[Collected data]
◆ ◆ ◆ ◆ ◆ ◆ ◆

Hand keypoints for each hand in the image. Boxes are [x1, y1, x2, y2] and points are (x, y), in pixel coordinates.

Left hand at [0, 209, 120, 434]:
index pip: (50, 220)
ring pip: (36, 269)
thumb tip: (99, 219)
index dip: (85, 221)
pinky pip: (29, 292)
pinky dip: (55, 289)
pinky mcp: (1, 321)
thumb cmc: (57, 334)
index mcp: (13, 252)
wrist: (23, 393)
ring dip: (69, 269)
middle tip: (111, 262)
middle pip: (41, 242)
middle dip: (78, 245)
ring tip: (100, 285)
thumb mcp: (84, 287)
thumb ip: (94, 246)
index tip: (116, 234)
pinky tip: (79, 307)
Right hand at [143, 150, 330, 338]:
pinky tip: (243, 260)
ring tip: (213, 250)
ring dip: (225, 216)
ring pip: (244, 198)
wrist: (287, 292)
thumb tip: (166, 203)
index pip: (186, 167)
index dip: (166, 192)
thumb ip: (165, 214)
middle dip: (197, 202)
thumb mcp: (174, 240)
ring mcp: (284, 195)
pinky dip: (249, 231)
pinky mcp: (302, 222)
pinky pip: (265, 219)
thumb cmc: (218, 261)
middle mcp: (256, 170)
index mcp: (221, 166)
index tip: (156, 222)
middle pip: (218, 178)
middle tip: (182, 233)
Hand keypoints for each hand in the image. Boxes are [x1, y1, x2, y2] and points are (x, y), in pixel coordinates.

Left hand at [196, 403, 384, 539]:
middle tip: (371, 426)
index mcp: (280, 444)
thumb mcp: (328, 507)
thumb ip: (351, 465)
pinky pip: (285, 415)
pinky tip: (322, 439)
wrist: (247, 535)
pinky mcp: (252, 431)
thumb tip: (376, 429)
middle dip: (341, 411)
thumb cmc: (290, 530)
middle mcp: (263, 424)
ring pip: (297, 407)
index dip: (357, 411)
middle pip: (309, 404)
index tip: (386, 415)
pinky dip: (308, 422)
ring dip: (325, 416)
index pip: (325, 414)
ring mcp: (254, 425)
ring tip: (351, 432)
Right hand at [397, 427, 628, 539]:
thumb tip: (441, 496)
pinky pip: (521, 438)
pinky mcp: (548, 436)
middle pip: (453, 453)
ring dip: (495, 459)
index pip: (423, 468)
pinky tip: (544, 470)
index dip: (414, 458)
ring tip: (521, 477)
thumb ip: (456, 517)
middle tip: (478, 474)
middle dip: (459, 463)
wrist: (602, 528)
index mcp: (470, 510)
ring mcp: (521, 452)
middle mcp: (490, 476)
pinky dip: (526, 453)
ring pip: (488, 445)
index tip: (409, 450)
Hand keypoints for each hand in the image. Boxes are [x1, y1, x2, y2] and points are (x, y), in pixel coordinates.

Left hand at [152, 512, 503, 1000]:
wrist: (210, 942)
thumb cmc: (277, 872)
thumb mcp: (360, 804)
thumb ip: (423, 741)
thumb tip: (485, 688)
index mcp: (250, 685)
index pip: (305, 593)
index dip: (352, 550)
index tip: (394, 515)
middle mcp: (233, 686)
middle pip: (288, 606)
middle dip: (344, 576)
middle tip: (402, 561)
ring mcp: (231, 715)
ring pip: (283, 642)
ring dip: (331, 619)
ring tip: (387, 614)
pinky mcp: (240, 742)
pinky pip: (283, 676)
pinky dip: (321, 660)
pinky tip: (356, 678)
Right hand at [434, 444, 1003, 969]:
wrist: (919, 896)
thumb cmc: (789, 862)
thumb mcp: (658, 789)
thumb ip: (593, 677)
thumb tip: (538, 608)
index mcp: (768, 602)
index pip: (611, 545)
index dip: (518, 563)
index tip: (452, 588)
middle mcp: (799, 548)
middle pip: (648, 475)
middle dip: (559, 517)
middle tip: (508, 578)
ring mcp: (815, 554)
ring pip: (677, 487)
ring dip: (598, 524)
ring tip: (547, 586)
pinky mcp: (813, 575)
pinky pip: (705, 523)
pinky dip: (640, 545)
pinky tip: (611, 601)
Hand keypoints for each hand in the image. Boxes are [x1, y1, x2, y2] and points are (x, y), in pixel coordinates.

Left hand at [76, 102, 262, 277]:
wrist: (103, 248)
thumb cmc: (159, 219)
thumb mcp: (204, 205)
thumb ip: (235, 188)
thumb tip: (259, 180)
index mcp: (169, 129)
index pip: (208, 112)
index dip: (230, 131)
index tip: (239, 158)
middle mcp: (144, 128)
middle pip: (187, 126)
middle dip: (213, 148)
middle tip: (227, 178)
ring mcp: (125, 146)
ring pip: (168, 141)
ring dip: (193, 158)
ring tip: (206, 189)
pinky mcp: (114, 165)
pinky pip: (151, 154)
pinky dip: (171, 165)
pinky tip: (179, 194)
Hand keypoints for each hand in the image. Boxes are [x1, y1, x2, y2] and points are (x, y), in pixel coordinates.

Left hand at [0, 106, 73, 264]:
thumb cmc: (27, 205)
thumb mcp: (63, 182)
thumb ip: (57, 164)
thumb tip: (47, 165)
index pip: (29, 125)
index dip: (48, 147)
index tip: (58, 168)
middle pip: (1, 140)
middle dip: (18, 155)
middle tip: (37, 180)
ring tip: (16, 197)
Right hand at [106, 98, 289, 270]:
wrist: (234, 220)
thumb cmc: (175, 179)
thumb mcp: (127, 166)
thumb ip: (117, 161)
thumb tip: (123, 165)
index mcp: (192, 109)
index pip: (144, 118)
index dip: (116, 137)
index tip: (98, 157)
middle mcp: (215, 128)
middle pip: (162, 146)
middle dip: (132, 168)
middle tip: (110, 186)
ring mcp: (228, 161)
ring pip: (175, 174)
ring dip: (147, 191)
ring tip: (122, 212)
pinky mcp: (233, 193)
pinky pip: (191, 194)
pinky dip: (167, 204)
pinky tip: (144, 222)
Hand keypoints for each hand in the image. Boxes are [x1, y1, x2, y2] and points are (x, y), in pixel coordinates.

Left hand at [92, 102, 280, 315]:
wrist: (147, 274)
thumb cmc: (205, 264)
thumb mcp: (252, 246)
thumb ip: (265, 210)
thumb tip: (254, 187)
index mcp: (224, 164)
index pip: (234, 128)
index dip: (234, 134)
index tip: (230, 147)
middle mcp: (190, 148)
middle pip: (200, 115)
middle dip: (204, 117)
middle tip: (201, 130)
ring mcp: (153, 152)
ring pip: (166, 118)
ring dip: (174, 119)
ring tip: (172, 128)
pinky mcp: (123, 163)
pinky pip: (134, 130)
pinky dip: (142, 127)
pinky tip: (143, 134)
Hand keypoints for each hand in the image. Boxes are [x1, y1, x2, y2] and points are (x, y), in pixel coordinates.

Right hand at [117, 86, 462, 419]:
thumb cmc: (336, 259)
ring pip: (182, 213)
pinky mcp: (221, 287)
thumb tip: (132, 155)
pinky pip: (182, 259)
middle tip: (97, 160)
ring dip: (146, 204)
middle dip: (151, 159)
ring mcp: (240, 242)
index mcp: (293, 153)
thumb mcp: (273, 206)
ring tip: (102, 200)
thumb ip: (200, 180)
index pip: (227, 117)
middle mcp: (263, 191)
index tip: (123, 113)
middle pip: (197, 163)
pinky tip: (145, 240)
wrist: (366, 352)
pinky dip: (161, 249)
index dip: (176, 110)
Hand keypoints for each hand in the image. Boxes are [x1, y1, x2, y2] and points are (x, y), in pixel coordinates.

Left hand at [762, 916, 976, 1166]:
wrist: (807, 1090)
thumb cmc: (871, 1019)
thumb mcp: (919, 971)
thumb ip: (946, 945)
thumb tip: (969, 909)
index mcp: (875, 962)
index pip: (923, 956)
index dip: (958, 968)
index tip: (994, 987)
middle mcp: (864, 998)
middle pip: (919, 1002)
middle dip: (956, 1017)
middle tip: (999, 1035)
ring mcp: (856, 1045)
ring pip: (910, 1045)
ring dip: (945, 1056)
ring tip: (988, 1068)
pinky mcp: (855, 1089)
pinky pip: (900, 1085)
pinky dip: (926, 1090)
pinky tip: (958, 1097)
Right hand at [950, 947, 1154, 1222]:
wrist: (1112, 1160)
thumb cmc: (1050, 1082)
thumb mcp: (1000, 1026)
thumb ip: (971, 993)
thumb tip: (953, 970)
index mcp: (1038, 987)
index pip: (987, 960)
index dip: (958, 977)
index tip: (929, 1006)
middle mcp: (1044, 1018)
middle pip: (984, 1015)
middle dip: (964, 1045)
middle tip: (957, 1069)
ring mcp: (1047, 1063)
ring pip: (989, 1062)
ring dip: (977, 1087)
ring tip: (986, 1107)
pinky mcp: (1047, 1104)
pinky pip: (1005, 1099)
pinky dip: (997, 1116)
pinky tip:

◆ ◆ ◆ ◆ ◆ ◆ ◆

_WHAT TO PRODUCE:_ Return the lines above, starting at the one that contains "ring dip: (146, 204)" and running through the last, exactly as they appear, with no extra lines.

_SOLUTION FOR THIS EXERCISE:_
ring dip: (146, 204)
middle dip: (151, 159)
ring mcp: (240, 242)
index mcp: (293, 153)
thumb mcp: (273, 206)
ring tip: (102, 200)
thumb ip: (200, 180)
index pip: (227, 117)
middle mcp: (263, 191)
index tip: (123, 113)
middle pip: (197, 163)
pinky tip: (145, 240)
wrist: (366, 352)
pinky dip: (161, 249)
index dip: (176, 110)
Hand keypoints for each hand in the image. Boxes are [x1, y1, x2, y2] and points are (x, y), in pixel coordinates.

Left hand at [762, 916, 976, 1166]:
wrist: (807, 1090)
thumb cmc: (871, 1019)
thumb mcp: (919, 971)
thumb ip: (946, 945)
thumb tip: (969, 909)
index mcp: (875, 962)
index pip: (923, 956)
index dip: (958, 968)
index tip: (994, 987)
middle mcp: (864, 998)
middle pip: (919, 1002)
middle dip: (956, 1017)
middle tip: (999, 1035)
ring mcp: (856, 1045)
ring pip: (910, 1045)
ring dip: (945, 1056)
ring tip: (988, 1068)
pinky mcp: (855, 1089)
pinky pip: (900, 1085)
pinky dip: (926, 1090)
pinky tip: (958, 1097)
Right hand at [950, 947, 1154, 1222]:
wrist: (1112, 1160)
thumb cmc: (1050, 1082)
thumb mcp: (1000, 1026)
thumb ip: (971, 993)
thumb tip: (953, 970)
index mcp: (1038, 987)
index pip: (987, 960)
index dip: (958, 977)
index tip: (929, 1006)
middle mcp: (1044, 1018)
middle pip: (984, 1015)
middle dip: (964, 1045)
middle tip: (957, 1069)
ring mcp: (1047, 1063)
ring pip: (989, 1062)
ring dip: (977, 1087)
ring tip: (986, 1107)
pinky mcp: (1047, 1104)
pinky pip: (1005, 1099)
pinky dip: (997, 1116)
pinky tip:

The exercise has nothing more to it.